◆ **Assignment 1**
In the excerpt on Python's cgi module, what is the actual module in Txt2Html called?

◆ **Document excerpt**
====================
Best of all, Txt2Html uses a number of programming techniques that are common to a lot of different Web-oriented uses of Python. This article will introduce those techniques, and give some pointers on coding techniques and the scope of some Python modules. Note: the actual module in Txt2Html is called dmTxt2Html to avoid conflict with the name of a module written by someone else.

Using the cgi module

Python's cgi module -- in the standard distribution -- is a godsend for anyone developing "Common Gateway Interface" applications in Python. You could create CGIs without it, but you wouldn't want to.

Most typically, you interact with CGI applications by means of an HTML form. You fill out a form that calls on the CGI to perform its action using your specifications. For example, the Txt2Html documentation uses this example for calling an HTML form (the one generated by Txt2Html itself is a bit more complicated, and may change, but the example will work perfectly well, even from within your own Web pages):

HTML form to call 'Txt2Html'
	<form method="get" action="">
	 URL: <input type="text" name="source" size=40>
	 <input type="submit" name="go" value="Display!">

You may include many input fields within an HTML form, and the fields can have one of a number of different types (text, checkboxes, picklists, radio buttons, etc.). Any good book on HTML can help a beginner with creating custom HTML forms. The main thing to remember here is that each field has a name attribute, and that name is used later to refer to the field in our CGI script. Another detail worth knowing about is that forms can have one of two method attributes: "get" and "post. The basic difference is that "get" includes the query information in the URL, and this method makes it easier for a user to save a specific query for later reuse. On the other hand, if you do not want users to save queries, use the "post" method.

The Python script that gets called by the above form does an import cgi to make sorting out its calling form easy. One thing this module does is hide any details of the difference between "get" and "post" methods from the CGI script. By the time the call is made, this is not a detail the CGI creator needs to worry about. The main thing done by the CGI module is to treat all the fields in the calling HTML form in a dictionary-like fashion. What you get is not quite a Python dictionary, but it is close enough to be easy to work with:

Using Python [cgi] module
import cgi, sys
cfg_dict = {'target': '<STDOUT>'}
sys.stderr = sys.stdout
form = cgi.FieldStorage()
====================
◆ **Records to process**
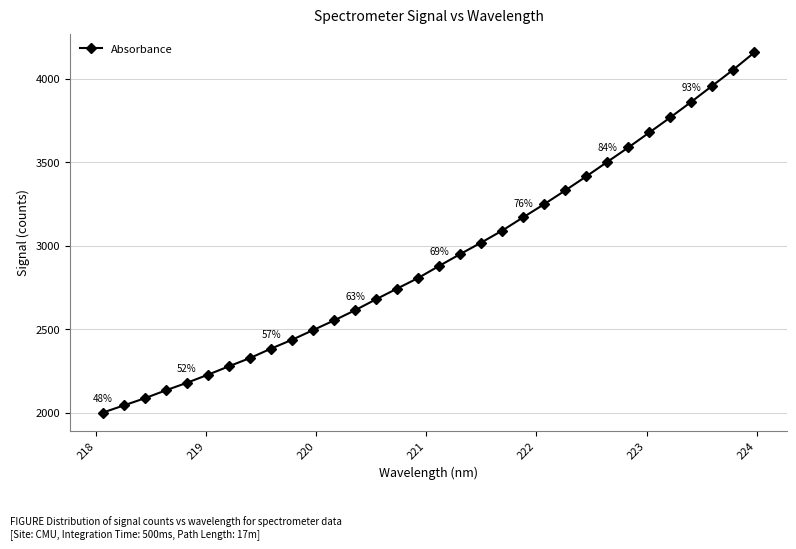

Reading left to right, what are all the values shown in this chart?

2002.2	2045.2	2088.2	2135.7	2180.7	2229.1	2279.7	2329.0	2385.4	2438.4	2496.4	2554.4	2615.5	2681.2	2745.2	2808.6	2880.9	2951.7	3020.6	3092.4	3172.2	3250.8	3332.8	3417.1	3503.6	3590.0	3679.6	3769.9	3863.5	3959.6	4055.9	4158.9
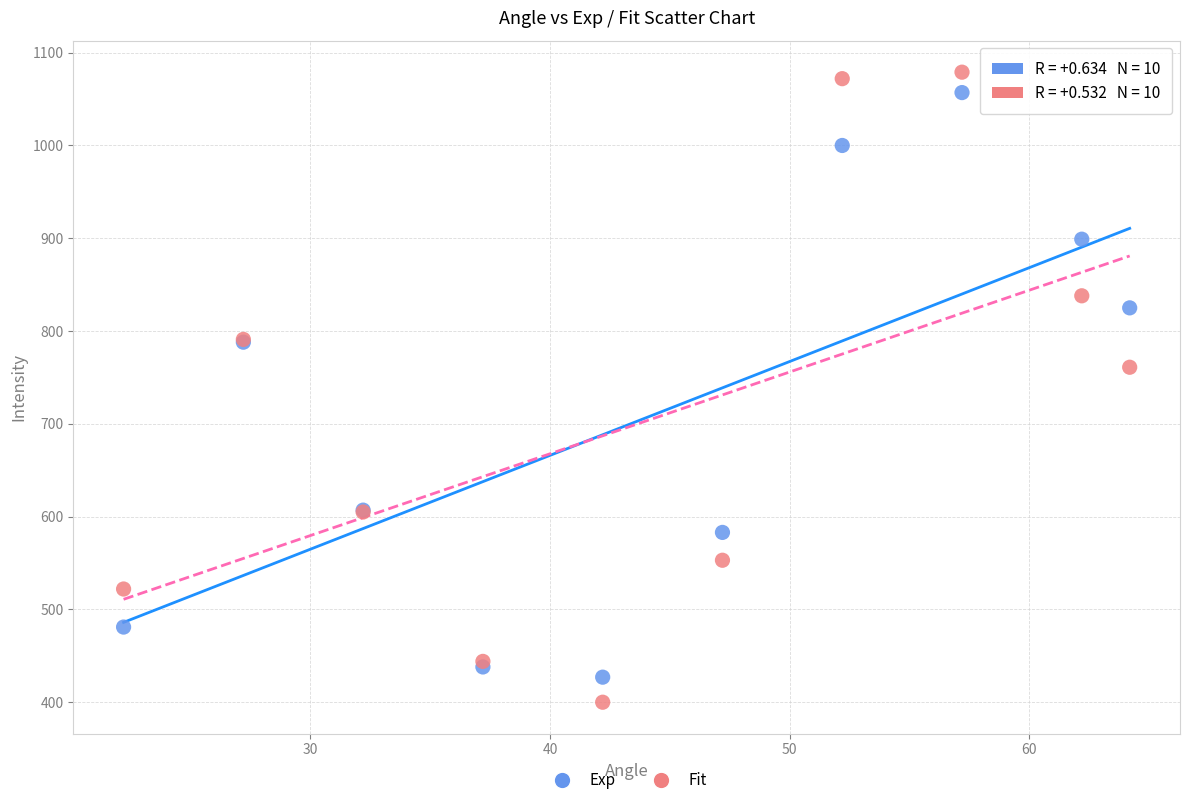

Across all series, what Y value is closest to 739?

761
====================
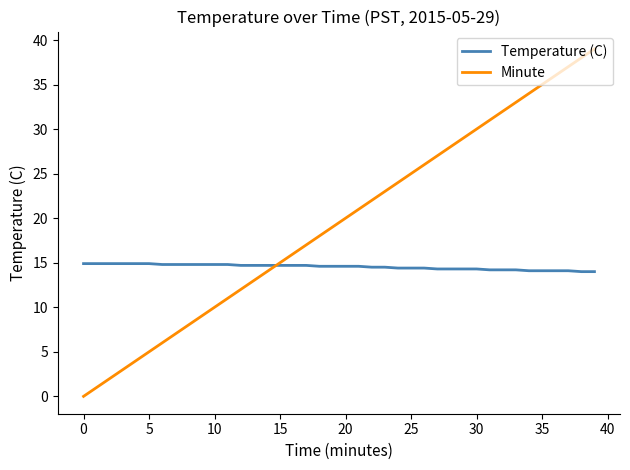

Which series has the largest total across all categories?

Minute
====================
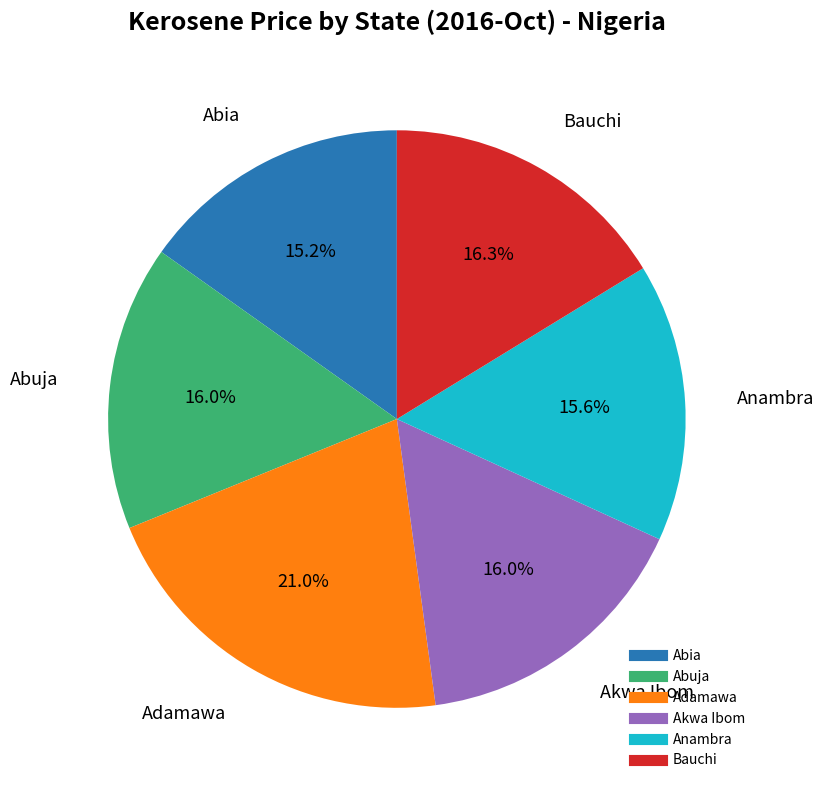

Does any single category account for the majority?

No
====================
◆ **Assignment 2**
Count the lines in the entries that contain the string "series", matching case exactly, and reply with the number alone.

◆ **Response area 1**
dmTxt2Html

◆ **Response area 2**
2